“First, what you call your life is not yours at all—not yours to plan, manipulate, or control, at least not very often. That’s a staggering realization. I was humiliated to see that the maturity and serenity I thought I had achieved was simply the result of having things my way all the time. If life wasn’t mine, what was it?” —Karen Maezen Miller
It is day 50 of my 100 Happy Days and that seemed like a pretty good reason to get back to blogging again. To be honest, this first month of summer has been hard, full of self-inflicted wounds. Even though at age 40 I should (and do) know better, I told myself that this was the summer I was finally going to get my shit together. I was going to clean and organize all the things, meditate every day, exercise, keep the weeds out of the garden, bake cookies, and take my happy and stylishly dressed children to all the right yuppie-mommy activities.
I love this fantasy version of my life, but who am I kidding. It’s a good day if I get a shower by noon and get my daughter to swim class without one or both of us having a major meltdown. I am not one of those highly efficient mommies who get up at 5:00 am to do yoga, meditate, shower, and eat breakfast all before the kids get up. And what I am slowly learning is that those mommies don’t really exist. They are a fantasy too, or more like a nightmare. I forget and think they are real people and that I should be measuring myself by the standard they set. That standard is my self-inflicted wound.
In her book Momma Zen, Karen Maezen Miller describes the bond she develops with another new mother as they admit their fears of inadequacy and their secret hatred of those imagined perfect mothers:
Underlying our friendship was that sense, the certain fear, that all around us were better mothers who were thin and groomed, confident and competent. These mothers had resolved all the questions about feeding and sleeping, poop and potty training, preschool and playmates, teething and talking, paper or plastic, that kept us forever unsteady. They had happy, textbook, gifted babies. These were mothers with a method. They were doing all the right things. They were on all the right waiting lists. They could shower, style their hair, and dress in their cute prepregnancy clothes every day before breakfast. They shaved their legs, and they had sex with their husbands. More than that, they wanted to have sex with their husbands.
They had birthed not just a child but a fully formed ideology of parenthood. It made things look easy, and it made things right.
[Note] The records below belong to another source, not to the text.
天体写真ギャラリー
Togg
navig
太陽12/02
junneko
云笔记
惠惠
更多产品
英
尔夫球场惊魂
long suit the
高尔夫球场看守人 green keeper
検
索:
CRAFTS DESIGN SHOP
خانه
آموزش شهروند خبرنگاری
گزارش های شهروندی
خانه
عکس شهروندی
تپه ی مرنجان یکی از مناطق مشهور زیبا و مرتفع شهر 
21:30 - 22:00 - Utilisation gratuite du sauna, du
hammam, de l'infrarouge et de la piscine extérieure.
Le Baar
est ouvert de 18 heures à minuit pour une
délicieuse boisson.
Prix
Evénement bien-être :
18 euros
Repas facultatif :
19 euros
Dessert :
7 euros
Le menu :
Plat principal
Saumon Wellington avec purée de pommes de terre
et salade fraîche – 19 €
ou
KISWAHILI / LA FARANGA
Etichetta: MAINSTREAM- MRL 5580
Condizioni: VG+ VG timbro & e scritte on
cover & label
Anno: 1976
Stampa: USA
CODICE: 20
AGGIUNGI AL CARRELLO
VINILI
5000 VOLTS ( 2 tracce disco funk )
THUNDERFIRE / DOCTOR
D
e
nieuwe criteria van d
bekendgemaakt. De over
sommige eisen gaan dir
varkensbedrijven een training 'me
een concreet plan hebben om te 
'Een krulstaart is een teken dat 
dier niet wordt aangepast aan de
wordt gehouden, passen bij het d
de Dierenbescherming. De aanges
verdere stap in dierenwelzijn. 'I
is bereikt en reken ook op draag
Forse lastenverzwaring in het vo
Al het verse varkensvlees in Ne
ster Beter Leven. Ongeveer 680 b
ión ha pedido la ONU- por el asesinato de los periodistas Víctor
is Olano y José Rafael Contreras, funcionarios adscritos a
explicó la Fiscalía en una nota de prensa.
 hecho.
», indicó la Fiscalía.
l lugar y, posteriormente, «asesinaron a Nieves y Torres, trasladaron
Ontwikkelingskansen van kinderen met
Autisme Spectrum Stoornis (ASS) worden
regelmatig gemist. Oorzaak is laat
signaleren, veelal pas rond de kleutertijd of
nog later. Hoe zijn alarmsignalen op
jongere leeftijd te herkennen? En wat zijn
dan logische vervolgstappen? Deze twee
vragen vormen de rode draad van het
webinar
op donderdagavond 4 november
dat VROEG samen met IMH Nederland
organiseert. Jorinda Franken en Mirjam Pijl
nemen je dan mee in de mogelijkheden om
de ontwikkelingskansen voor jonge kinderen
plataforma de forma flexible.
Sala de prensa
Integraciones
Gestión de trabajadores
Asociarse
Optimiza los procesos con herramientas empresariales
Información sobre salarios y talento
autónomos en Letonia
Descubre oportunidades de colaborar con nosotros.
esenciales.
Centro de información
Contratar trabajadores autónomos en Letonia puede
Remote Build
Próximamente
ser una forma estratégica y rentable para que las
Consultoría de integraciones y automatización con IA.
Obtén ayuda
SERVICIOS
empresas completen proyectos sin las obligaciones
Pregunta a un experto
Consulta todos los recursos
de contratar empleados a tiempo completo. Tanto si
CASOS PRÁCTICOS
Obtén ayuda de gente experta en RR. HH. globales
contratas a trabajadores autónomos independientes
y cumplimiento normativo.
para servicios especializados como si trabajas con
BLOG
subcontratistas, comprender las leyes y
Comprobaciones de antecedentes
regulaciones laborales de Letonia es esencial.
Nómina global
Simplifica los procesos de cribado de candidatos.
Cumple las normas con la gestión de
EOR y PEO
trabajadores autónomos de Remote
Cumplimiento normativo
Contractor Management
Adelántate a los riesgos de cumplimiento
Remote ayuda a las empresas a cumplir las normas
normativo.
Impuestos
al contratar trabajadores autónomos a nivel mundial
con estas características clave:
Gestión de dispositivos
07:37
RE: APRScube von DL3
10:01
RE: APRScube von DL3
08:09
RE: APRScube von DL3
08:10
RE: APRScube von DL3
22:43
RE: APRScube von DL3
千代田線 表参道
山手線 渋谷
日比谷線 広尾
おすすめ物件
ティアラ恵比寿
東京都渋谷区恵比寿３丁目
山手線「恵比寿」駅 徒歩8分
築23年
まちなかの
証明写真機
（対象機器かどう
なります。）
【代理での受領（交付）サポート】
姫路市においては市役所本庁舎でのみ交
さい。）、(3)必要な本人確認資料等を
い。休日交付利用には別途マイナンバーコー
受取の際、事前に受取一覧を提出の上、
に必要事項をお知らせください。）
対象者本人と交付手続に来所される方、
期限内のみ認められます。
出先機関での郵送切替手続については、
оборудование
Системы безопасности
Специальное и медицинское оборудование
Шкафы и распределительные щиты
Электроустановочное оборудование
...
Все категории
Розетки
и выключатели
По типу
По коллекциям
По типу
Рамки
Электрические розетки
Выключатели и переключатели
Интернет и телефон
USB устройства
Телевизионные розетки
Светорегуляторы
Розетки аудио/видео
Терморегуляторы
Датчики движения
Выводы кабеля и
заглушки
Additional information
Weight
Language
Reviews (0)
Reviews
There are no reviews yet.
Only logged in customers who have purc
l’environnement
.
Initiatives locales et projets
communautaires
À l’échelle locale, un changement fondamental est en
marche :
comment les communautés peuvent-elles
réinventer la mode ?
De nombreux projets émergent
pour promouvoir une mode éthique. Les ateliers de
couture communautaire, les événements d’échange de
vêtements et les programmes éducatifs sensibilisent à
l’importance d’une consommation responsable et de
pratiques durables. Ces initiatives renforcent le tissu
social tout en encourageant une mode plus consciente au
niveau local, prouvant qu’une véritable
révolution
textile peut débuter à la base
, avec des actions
We imagined legions of these super mothers, and we admired them from a distance. Yet privately we despised them. We had been blindsided by how difficult motherhood was. In our hushed confessions and brutal self-appraisals, we revealed how very different, diminished, and isolated we thought were were. We were the Other Mothers, whose daily blunders and emotional upheavals qualified us for charter admission into the Other Mothers Club.
Of course, we are all Other Mothers. None of us lives up to the rules set by the baby books or the images on the pages of parenting magazines. Those are fantasies of perfection not real-life standards to live up to.
To hell with standards. I don’t need cultural standards. I need understanding. I need to be understanding and gentle with myself.
So, as I look back over the first half of my 100 Happy Days photos, I am choosing to focus on the imperfection, the messiness, that surrounds those little moments of joy because the beauty of life is in the contrasts. I am learning that happiness comes from stopping to notice the fleeting moments in each day when everything comes together and then moving on without judgement when they fall apart again. That is what is powerful about taking these photos every day. I stop, notice the beautiful moment starting me in the face, and then continue on, made stronger by the noticing. I’m not sure why it works, but it does. That brief moment of attention leads to more patience and grace with the messiness of life. It’s helping me see the value in small things like the meditation and prayer space I have in my tiny sun porch. To get to that corner I may have to step over the toys and books my children have strewn around it, and I may not get there every day—certainly not at 5:00 am—but it is there waiting for me, and when I’m there I am the standard.